● What to work on:
Your output should be the lines of the data that follow, reproduced exactly from the first through the line bearing "- L3 vertebra: bounding".

[Records for this task — start]

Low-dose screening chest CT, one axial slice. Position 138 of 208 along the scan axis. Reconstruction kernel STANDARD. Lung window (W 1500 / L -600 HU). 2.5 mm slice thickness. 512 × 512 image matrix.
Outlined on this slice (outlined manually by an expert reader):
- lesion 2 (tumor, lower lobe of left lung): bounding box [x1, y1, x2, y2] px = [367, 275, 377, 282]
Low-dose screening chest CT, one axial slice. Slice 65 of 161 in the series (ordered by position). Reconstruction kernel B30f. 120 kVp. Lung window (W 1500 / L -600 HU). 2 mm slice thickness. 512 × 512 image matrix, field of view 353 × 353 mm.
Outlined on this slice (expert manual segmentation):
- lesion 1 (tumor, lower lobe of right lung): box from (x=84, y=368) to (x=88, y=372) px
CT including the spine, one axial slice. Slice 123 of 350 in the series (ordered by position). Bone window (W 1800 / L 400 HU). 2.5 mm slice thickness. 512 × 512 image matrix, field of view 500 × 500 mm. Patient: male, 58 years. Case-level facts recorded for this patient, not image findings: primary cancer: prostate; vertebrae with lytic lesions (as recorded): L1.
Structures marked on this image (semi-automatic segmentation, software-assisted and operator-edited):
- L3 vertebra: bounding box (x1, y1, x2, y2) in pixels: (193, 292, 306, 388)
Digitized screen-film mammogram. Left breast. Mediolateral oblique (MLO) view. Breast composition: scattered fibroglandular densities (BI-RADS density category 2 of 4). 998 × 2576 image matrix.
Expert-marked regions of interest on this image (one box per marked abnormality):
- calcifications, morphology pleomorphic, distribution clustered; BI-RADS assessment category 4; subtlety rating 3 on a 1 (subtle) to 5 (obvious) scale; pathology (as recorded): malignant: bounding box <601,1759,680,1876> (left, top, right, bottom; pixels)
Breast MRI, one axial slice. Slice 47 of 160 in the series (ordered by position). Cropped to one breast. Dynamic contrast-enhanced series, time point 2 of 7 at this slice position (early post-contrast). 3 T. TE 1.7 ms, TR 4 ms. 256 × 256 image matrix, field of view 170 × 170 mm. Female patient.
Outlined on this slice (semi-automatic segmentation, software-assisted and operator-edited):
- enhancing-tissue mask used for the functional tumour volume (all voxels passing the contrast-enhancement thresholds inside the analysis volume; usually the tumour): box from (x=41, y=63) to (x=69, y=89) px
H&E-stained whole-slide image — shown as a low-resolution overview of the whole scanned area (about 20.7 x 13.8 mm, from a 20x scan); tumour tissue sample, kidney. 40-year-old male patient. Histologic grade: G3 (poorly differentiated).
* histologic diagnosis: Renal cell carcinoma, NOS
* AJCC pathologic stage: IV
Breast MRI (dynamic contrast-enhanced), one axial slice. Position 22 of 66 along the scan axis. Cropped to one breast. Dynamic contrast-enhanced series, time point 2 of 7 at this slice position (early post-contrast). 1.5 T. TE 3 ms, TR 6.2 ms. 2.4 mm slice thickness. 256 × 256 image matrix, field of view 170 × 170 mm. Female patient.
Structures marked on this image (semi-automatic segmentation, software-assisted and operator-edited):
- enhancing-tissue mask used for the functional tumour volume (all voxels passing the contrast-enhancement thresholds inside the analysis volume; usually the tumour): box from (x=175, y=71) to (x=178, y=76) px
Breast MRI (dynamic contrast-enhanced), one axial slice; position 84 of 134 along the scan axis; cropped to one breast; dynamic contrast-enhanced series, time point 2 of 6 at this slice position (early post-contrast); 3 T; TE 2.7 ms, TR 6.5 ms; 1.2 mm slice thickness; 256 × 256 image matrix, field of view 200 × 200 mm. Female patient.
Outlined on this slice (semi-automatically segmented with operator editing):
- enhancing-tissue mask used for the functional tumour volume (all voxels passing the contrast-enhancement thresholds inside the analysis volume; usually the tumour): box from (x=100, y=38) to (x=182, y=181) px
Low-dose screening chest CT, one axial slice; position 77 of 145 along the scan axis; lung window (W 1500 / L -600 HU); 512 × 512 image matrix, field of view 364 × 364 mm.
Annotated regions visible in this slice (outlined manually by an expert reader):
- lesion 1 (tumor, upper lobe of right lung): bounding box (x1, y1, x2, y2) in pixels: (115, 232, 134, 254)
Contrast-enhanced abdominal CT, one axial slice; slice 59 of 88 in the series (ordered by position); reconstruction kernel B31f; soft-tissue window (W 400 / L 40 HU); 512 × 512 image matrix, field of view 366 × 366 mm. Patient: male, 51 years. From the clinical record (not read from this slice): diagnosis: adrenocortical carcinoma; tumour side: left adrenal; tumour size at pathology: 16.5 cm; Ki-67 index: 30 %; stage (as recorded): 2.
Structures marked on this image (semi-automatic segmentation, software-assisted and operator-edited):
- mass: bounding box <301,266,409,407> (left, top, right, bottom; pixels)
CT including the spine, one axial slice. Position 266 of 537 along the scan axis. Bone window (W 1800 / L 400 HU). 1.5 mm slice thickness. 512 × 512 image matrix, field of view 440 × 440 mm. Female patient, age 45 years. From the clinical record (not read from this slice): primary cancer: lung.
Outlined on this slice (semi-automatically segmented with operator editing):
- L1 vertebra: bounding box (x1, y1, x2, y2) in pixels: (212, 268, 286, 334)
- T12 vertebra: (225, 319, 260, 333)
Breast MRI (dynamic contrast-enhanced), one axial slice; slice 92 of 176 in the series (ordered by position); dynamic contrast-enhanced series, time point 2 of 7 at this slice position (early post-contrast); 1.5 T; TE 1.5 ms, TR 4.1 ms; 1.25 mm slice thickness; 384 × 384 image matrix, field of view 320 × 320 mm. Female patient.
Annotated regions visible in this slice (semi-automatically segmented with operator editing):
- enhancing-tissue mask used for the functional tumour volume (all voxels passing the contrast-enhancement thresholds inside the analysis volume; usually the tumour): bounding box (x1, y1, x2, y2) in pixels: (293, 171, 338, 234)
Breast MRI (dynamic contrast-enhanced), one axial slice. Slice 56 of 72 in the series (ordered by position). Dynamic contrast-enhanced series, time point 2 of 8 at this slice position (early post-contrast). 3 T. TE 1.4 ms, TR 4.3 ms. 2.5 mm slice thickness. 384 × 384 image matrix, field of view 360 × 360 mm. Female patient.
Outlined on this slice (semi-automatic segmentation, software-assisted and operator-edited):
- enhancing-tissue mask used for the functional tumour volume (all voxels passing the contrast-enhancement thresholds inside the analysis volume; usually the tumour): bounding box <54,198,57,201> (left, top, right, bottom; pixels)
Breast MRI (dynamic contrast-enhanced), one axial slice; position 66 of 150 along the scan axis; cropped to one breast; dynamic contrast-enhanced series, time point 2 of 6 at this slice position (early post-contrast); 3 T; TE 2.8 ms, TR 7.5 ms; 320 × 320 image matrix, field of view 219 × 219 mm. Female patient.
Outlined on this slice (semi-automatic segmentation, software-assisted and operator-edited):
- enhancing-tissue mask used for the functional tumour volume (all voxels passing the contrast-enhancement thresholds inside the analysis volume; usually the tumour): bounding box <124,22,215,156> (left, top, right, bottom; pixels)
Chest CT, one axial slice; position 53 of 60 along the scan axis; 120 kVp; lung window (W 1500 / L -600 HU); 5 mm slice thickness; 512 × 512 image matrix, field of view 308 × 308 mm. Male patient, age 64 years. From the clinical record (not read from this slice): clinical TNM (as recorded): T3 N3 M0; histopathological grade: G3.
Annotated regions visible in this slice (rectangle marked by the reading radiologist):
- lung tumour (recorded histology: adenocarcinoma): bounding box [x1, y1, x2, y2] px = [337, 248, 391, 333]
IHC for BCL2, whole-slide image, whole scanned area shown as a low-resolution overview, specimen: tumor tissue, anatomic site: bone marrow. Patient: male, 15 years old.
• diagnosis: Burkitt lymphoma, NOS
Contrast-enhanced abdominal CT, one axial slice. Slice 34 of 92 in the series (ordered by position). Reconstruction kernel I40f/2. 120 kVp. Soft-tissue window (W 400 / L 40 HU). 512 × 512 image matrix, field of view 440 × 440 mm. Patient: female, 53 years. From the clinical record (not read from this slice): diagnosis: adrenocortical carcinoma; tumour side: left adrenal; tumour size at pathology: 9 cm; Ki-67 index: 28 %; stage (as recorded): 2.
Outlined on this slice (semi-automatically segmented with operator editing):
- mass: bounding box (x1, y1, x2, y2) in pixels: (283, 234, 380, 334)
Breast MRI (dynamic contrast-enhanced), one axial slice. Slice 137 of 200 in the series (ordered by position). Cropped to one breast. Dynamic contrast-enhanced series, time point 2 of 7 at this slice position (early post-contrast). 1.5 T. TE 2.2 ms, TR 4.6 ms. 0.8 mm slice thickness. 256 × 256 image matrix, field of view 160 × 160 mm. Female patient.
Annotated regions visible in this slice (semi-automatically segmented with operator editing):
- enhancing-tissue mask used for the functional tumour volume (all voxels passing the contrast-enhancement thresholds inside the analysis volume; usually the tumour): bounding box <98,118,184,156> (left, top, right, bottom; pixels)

[Records for this task — finish]

● Exercise output:
Low-dose screening chest CT, one axial slice. Position 138 of 208 along the scan axis. Reconstruction kernel STANDARD. Lung window (W 1500 / L -600 HU). 2.5 mm slice thickness. 512 × 512 image matrix.
Outlined on this slice (outlined manually by an expert reader):
- lesion 2 (tumor, lower lobe of left lung): bounding box [x1, y1, x2, y2] px = [367, 275, 377, 282]
Low-dose screening chest CT, one axial slice. Slice 65 of 161 in the series (ordered by position). Reconstruction kernel B30f. 120 kVp. Lung window (W 1500 / L -600 HU). 2 mm slice thickness. 512 × 512 image matrix, field of view 353 × 353 mm.
Outlined on this slice (expert manual segmentation):
- lesion 1 (tumor, lower lobe of right lung): box from (x=84, y=368) to (x=88, y=372) px
CT including the spine, one axial slice. Slice 123 of 350 in the series (ordered by position). Bone window (W 1800 / L 400 HU). 2.5 mm slice thickness. 512 × 512 image matrix, field of view 500 × 500 mm. Patient: male, 58 years. Case-level facts recorded for this patient, not image findings: primary cancer: prostate; vertebrae with lytic lesions (as recorded): L1.
Structures marked on this image (semi-automatic segmentation, software-assisted and operator-edited):
- L3 vertebra: bounding box (x1, y1, x2, y2) in pixels: (193, 292, 306, 388)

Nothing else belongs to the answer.